The COVID pandemic showed that the universal health system was unable to deal with such a globally pandemic. Governments, hospitals and health institutions were not connected on a large-scale in order to provide a suitable treatment for COVID patients. Each country was putting personalized efforts and adopting its own strategy (e.g., Lombardy case in Italy). Unfortunately, data was not shared and propagated at an international level so all medical institutions across the world could benefit from this data. The main problem in the healthcare system is the “Interoperability” since each hospital stores its data in different ways compared to different hospitals. Many efforts are concentrated in some countries in order to unify health records on a country level. However, this is not sufficient since it is crucial to keep track of all medical records (e.g., doctor visit, allergy, lab results, medications, procedures) for a patient so in case they move from location to location or even from one country to another. By unifying data we can keep track of medical history for better treatment. As a result of the post-COVID pandemic, the global health community should think about enhancing the healthcare system at an international level since many global health care systems were inefficient ready to handle such a pandemic.

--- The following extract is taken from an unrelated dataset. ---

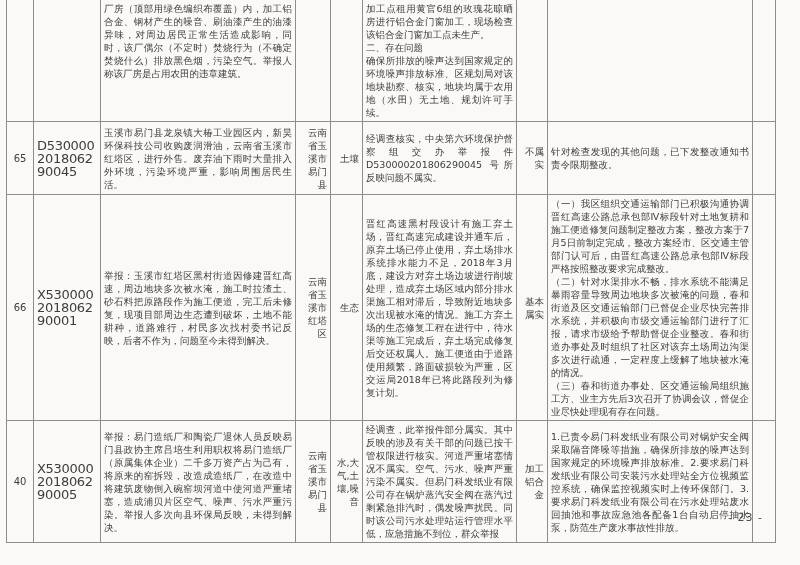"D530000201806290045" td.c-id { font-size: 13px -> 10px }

In this context, blockchain technology revealed its importance in many areas (e.g., finance, supply chain management, healthcare, and education). This importance is due to its great features of blockchain technology (Gupta, 2017; Nofer, 2017; Zheng, 2018): scaling, decentralization, consensus, security, anonymity, reliability, availability and much more (Monrat, 2019). Blockchain can store data in a distributed fashion without relying on a central node. Data cannot be erased or edited. In particular, the healthcare field can benefit from the characteristics of blockchain to provide a better medical service (Agbo, 2019; Karafiloski, 2017).

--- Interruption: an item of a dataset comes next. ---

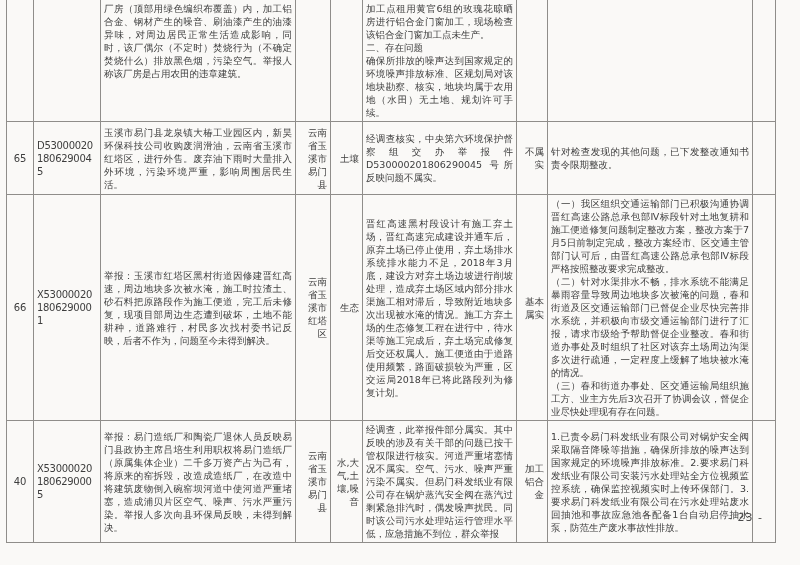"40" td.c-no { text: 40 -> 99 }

In the blockchain, we store only transactions, for example John is taking anti-inflammatory for a week, in a specific date. The blockchain can store medical records, at an international level, while preserving the privacy of the patient (Es-Samaali, 2017). The patient can decide which data can be public or private. The patient can also be awarded if he/she decided to share its own personal clinical data for research purposes. This is why we should reply on a fully distributed system such as blockchain in order to keep track of our medical history. This is very interesting especially when people are getting medical treatment in different hospitals or maybe travelling from a country to another. All their personal medical records can be saved across the globe in a secure and private way by using blockchain. Blockchain stores a number of transactions in a block; The Bitcoin limits the block size to 1 MB. Each block includes at most 4,000 transactions. Hence, blockchains cannot be adopted for storing a large file size that can reach hundreds of MB or even GB. In fact, many medical images and analysis requires a high-capacity servers in order to store these medical data. Hence, we can benefit from the big data technology mainly for storing large file sizes.